Wednesday, January 30, 2013

best friend is not a title, danny. its a tier.

In last night’s episode, we saw Mindy realize that the creepy midwife she was sleeping with is an asshole. He refuses to commit to any formal type of relationship and is apparently choosing to date a tiny Asian refugee who doesn’t speak English yet enjoys 3D children’s movies over her. Like, the guy is a midwife. If only she’d run the non-delusional potential murderer test on him sooner, she would have figured he was a no-go like three episodes ago. (Sidenote: I actually go to a midwife instead of a gynecologist, but she’s a really nice lesbian who talks to me about things like “respecting my cervix.” Brandon is a creepy Voldemort-y guy with feathered hair and hot stone treatments and a bathtub in his office.) But anyway, we discussed him and decided that he is an amalgamation of everything we hate about the guys we’ve hooked up with but not actually dated. Like, there’s something wrong with him and you know you don’t want him around permanently, but for right now he’s okay. The problem with guys like this is that they’re easy to get attached to because they’re convenient. Butch friend Maggie (holla atcha name, but do you have to be a gym teacher?) said it best in her response to Mindy’s clingy bitching. “Why? Because he worked upstairs from you? Because he had a bad personality?” That’s the thing about this kind of guy. You start to want him around because you like the attention and you’re bored and you want to prove he can’t do better than you, but when it boils down to it, there’s nothing you can pinpoint actively liking about him. Mindy knows this, too, it just takes a little help to realize at times. If you recall, this was her natural reaction last week when she realized Brandon didn't like snacks. You don't make this face if the guy is a keeper.

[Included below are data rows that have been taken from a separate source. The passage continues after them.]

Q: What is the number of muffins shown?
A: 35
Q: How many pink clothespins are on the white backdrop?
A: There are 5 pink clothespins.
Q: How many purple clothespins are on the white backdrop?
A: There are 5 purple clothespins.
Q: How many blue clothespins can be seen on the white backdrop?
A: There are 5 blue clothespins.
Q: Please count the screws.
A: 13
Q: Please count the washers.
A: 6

I was hanging out with a guy right before I went to college, we’ll call him Ted, and he was fine. That’s how I’d describe him. Fine. Not particularly boring or awful, but not great either.  I didn’t actually realize that he was one of these disposable types of guys until one night when I asked him to come with me to a party at my friend’s house and he was disgustingly non-committal.

Me: Why?
Ted: Because I hate sleeping on floors.
Me: What? Ok, we’ll claim a couch.
Ted: Eh.
Me: Ted, do you just not want to go to this party?
Ted: I just don’t want to spend the night with a bunch of people I don’t know.

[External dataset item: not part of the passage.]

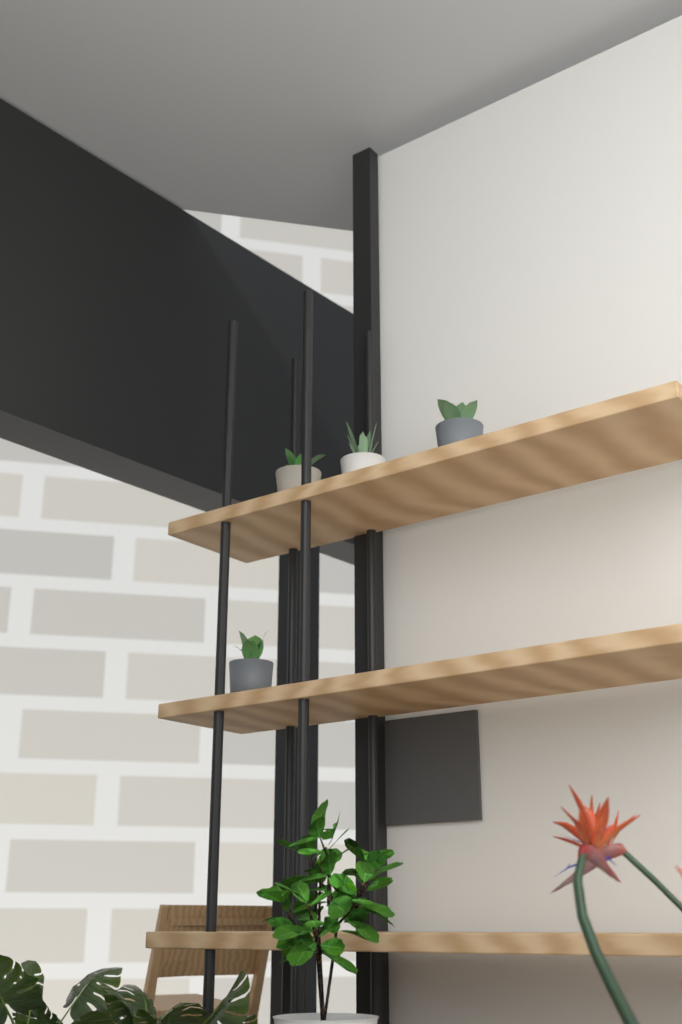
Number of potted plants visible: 4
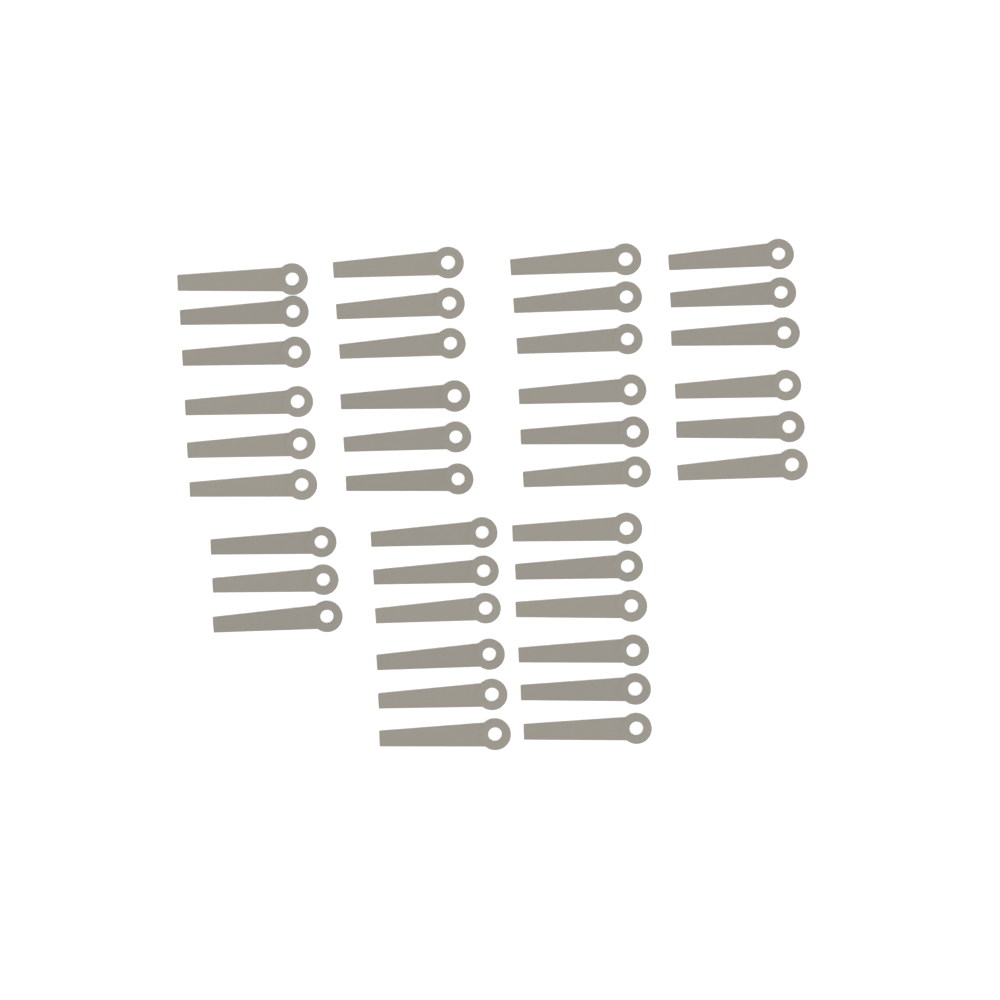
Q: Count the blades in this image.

That was, TSwift style, The Moment I Knew. A guy who is worth more time than a haircut will want to meet your friends. Even if your friends are literally a bunch of banshees and she-goyles, he will willingly spend time with them and probably will even pretend to like them if he likes you. Ted did not fall into this part of the romantic ven diagram and, sorry Minds, neither does Brandon.

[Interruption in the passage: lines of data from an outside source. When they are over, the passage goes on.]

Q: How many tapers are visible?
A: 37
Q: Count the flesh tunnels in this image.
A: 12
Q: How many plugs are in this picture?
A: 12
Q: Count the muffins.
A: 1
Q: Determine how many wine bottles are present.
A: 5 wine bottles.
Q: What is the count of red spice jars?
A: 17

Anyway, back to the show. We also saw her start to date BJ Novak and his girlfriend, I mean best friend, I mean stalker. How did Lucy know what restaurant they were going to? I think that is significantly more Swimfan than When Harry Met Sally, but I digress. A guy with a girl-best-friend is not necessarily a bad thing, and actually is sometimes a good thing because that means other females are willing to tolerate his presence. But if the friend is significantly hotter than you and sitting on his lap, that bitch is gonna win.

And even though (as previously stated like a hundred times) we love Mindy, she did get a few things wrong in this episode.
(1) Yes, girls do care about abs.
(2) A houndstooth dress with a white button-up? You looked like a semi-stylish Indian puritan.
(3) You should have ignored your friend and thrown the nachos.
(4) This was actually Butch Maggie who said this, but men should not be the reason you get out of bed in the morning. You know why I get out of bed in the morning? Bitterness and toaster strudels.